Seperti disampaikan oleh Rino Subagyo dari TAF, acara ini diharapkan mampu mencapai tiga (3) hal: mendapatkan gambaran konsep dan skema-skema pendanaan lingkungan hidup, identifikasi peluang dan strategi terkait pendanaan, dan konsolidasi masyarakat sipil untuk mendukung pencapaian FOLU Net Sink 2030 dan pembangunan rendah karbon.
“Tiga hal ini tidak lain adalah agar kita bisa mencapai FOLU Net Sink 2030 dan pembangunan rendah karbon dengan pelibatan masyarakat sipil melalui inovasi potensi dan skema-skema pendanaan lingkungan,” kata Rino ketika redaktur hubungi melalui pesan singkat pada Rabu (9/10).
Kemudian, karena sasarannya adalah konsolidasi, peserta yang akan hadir dalam konferensi tersebut adalah perwakilan dari organisasi masyarakat sipil se-Indonesia. Menurut Rino, kehadiran mereka adalah kunci suksesnya acara yang diadakan secara hybrid ini. Pasalnya merekalah yang selama ini aktif mendorong pengembangan EFT dan inovasi pendanaan lingkungan hidup guna mendukung agenda FOLU Net Sink 2030 serta pembangunan rendah karbon.
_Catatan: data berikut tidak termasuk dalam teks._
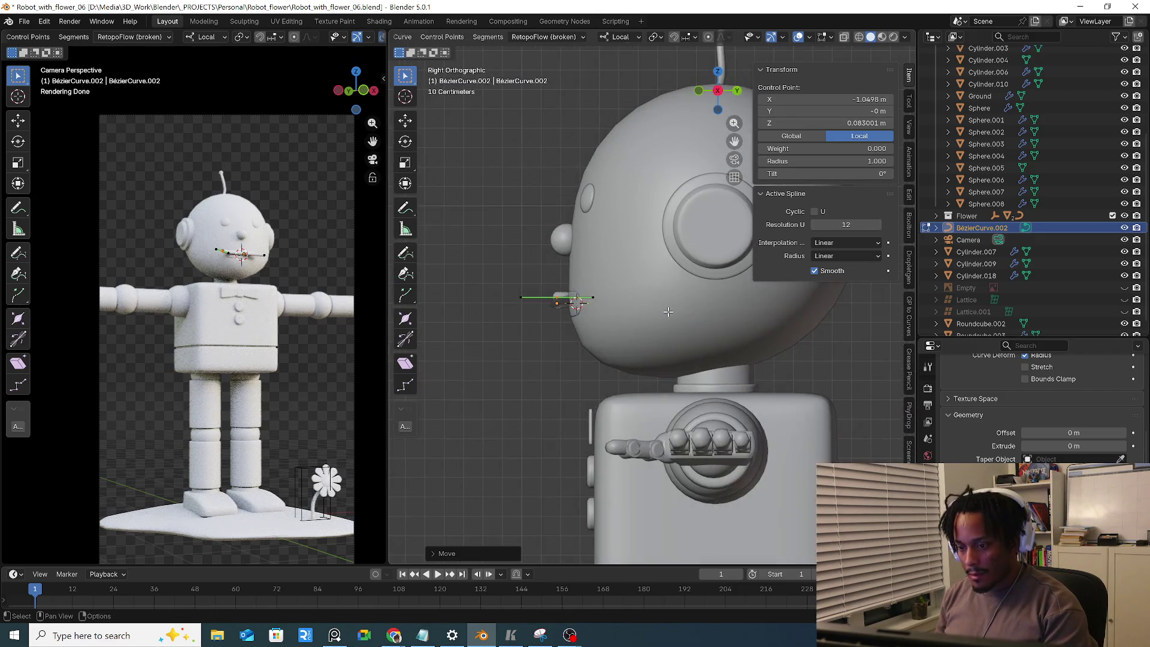
pyautogui.press('KP_1')
pyautogui.press('ctrl+KP_3')
pyautogui.scroll(3, 648, 299)
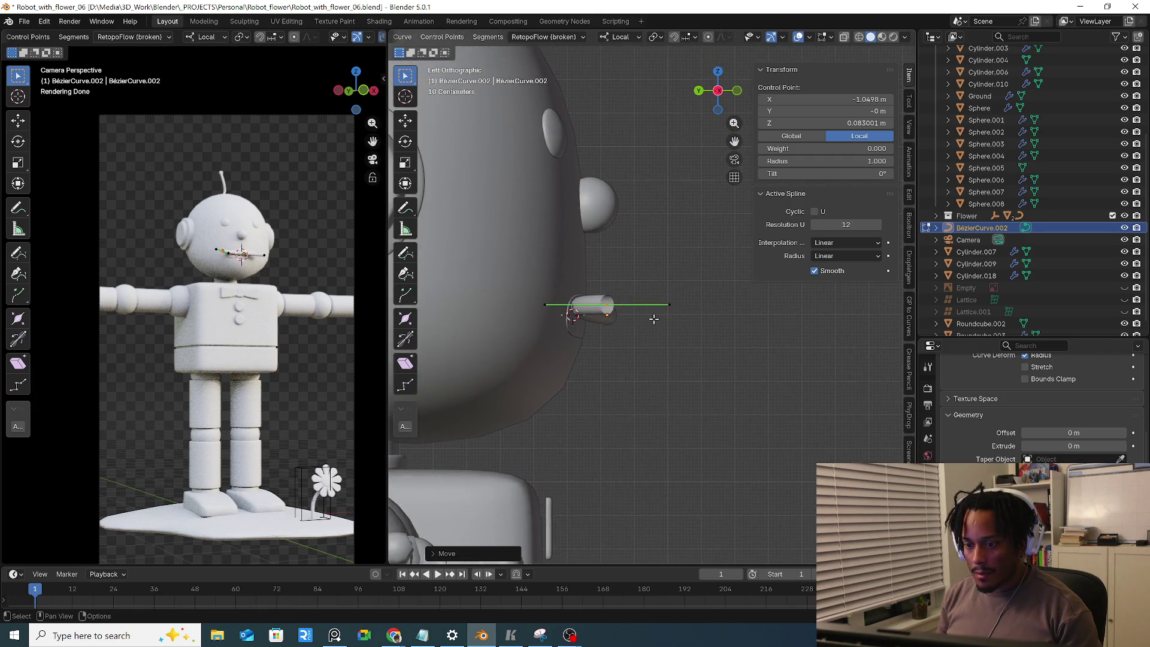
pyautogui.press('g')
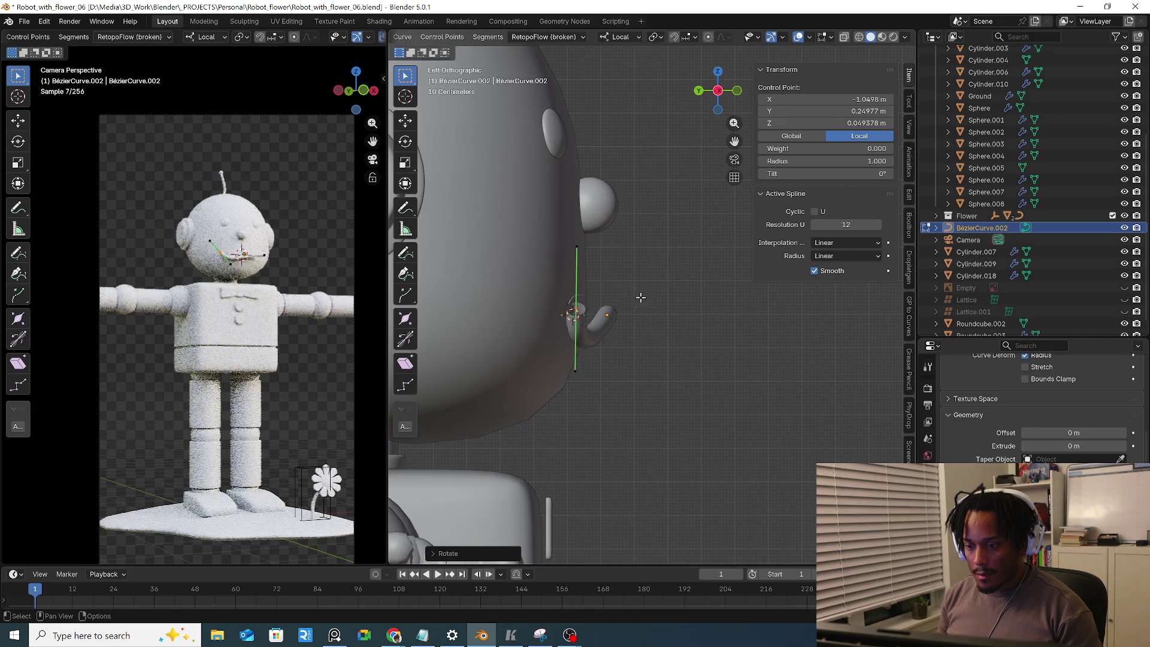
pyautogui.click(619, 282)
“Kami mengundang 22 organisasi masyarakat sipil kali ini yang tersebar dalam enam wilayah, yaitu Sumatera, Jawa, Bali Nusa Tenggara, Kalimantan, Sulawesi, dan Maluku Papua,” ungkapnya.
“Dari Sumatera akan hadir perwakilan dari Gerak Aceh, Mata Aceh, JEMARI Sakato, FITRA Riau, PINUS Sumsel, dan Warsi Jambi. Dari Jawa ada Pattiro, IBC, Seknas FITRA, IOJI, dan IDEA Jogja. Dari Bali Nusa Tenggara ada Canopi Rimbawan NTB dan Yayasan PIKUL. Dari Kalimantan ada JARI Borneo Barat dan Prakarsa Borneo. Dari Sulawesi ada PINUS Sulsel, Yayasan Sikola Mombine Palu, Yayasan Swadaya Mitra Bangsa, dan LP2EM Parepare, sedangkan dari Maluku Papua ada JERAT Papua, PtPPMA Papua, dan Gemapala,” imbuh Rino.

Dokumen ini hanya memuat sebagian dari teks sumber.